Single Molecule Force Spectroscopy using Optical Traps and AFMs

Force spectroscopy is an important single-molecule technique to study the energetics and dynamics of biological systems. Both optical traps and atomic force microscopes (AFMs) can measure the dynamics of individual molecules. My talk will focus on two intellectually distinct ways to improve these experiments: passive force clamps and an optically stabilized AFM. To increase measurement precision, feedback is used to maintain a constant force on a molecule -- often called a force clamp. Precise yet rapid active feedback is limited by Brownian motion. This limited bandwidth leads to significant fluctuations in force that are particularly pronounced for the rapid, large changes in extension seen in nucleic acid structures (e.g. DNA hairpins, ribozymes, riboswitches). Here, we show that the dynamics determined in active force clamps are five-to-seven fold different than in a passive force clamp, which has a $\sim $30-fold faster control of force. Thus, the dynamics of biological molecules can be significantly altered by the mechanism of force feedback. In AFM-based force spectroscopy experiments, force versus extension curves are generated by retracting the tip using a PZT stage while measuring force via cantilever deflection.
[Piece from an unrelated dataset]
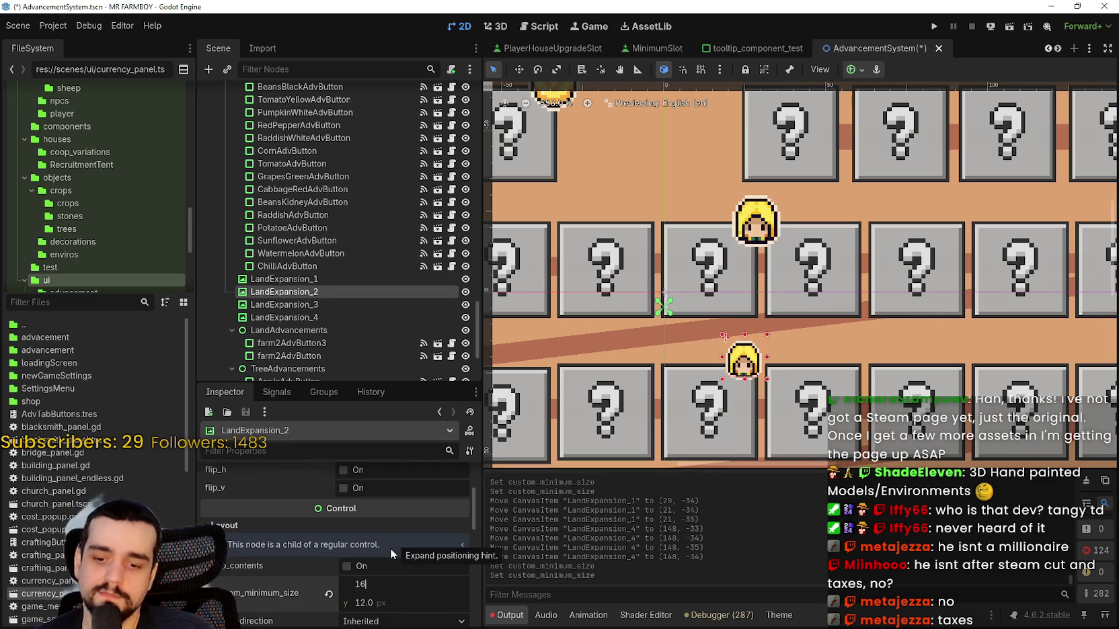
key(Tab)
text(16)
key(Return)
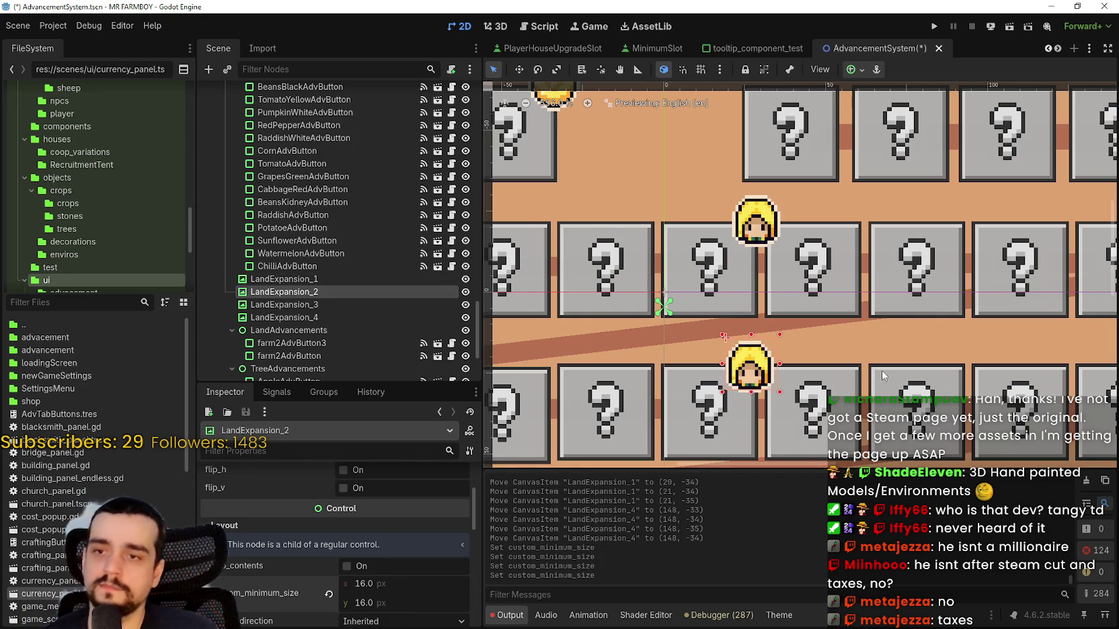
- Nudge LandExpansion_2 up and right onto its connector line and save
scroll(753, 370, up, 4)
Extension is inferred, not measured, and therefore convolved with drift in the AFM assembly ($\sim $10 nm/min). We developed an ultrastable AFM by scattering a laser off the apex of a commercial AFM tip to measure and thereby stabilize the tip in 3D. A second laser stabilized the sample, leading to a 100-fold improvement in tip-sample stability compared to the previous state-of-the-art at ambient conditions (in air at room temperature). We next demonstrated simultaneous and independent measurement of extension and force in liquid. Preliminary studies of bacteriorhodopsin, a model membrane protein, highlight this instrument's unique force- and position-clamp modes.